> **Activity**
Take the data below. Output it exactly from its first line through the line containing "TRANSACTIONS WITH RELATED PARTIES".
☆ ☆ ☆ ☆ ☆ ☆ ☆
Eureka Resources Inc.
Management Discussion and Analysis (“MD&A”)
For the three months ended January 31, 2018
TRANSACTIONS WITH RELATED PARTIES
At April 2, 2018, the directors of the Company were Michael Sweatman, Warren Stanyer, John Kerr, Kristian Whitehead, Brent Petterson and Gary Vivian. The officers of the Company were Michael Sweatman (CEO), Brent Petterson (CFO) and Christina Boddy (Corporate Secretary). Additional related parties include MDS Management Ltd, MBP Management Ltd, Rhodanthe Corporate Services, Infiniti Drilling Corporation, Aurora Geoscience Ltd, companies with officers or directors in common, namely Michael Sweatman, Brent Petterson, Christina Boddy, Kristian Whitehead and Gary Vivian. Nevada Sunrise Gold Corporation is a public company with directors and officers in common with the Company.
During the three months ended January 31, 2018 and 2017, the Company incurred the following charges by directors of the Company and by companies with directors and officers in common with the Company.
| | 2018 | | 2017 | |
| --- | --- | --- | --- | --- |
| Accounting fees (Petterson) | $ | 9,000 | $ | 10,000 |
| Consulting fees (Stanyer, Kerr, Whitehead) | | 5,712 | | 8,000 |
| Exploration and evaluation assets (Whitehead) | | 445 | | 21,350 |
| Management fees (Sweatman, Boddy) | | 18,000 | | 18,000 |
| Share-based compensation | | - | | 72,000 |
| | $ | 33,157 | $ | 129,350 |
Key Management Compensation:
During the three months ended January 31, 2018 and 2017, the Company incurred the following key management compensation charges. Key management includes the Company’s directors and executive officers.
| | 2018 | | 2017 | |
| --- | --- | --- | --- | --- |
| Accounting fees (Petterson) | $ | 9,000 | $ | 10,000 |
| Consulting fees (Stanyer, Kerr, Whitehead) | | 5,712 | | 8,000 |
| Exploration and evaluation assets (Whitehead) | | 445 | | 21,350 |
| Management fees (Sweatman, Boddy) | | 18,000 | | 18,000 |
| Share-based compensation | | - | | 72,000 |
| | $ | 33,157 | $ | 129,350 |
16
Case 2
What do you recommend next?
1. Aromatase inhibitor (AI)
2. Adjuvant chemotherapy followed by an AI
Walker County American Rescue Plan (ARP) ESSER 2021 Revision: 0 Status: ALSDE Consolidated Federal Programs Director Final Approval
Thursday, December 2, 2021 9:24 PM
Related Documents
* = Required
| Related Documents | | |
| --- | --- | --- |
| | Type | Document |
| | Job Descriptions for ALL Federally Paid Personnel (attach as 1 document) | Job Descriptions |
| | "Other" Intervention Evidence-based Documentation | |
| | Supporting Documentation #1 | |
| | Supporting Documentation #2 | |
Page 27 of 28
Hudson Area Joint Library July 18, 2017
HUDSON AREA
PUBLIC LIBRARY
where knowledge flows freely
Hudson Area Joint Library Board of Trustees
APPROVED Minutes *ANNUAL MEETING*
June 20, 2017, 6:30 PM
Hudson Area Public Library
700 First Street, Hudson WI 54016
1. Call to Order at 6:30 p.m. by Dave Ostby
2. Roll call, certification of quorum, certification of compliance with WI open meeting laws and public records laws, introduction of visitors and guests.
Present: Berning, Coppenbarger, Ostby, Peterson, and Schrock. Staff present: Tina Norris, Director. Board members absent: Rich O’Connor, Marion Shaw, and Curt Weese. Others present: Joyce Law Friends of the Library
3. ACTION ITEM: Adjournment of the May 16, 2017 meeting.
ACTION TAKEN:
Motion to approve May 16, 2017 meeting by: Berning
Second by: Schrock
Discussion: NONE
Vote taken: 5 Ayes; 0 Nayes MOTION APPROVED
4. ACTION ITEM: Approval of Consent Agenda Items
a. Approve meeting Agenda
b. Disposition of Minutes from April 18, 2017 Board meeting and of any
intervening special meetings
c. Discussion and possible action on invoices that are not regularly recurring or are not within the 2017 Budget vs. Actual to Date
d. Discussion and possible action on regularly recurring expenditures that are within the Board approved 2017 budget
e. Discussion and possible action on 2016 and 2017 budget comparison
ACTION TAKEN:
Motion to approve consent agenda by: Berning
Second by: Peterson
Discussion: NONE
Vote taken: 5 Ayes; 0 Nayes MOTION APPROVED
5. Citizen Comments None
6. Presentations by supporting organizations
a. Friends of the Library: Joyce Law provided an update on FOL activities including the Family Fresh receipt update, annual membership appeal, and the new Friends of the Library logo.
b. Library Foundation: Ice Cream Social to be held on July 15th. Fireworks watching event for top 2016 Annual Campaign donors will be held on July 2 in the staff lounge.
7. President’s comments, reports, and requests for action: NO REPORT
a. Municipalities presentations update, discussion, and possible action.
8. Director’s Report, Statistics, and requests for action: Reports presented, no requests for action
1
☆ ☆ ☆ ☆ ☆ ☆ ☆
> **Reply**
Eureka Resources Inc.
Management Discussion and Analysis (“MD&A”)
For the three months ended January 31, 2018
TRANSACTIONS WITH RELATED PARTIES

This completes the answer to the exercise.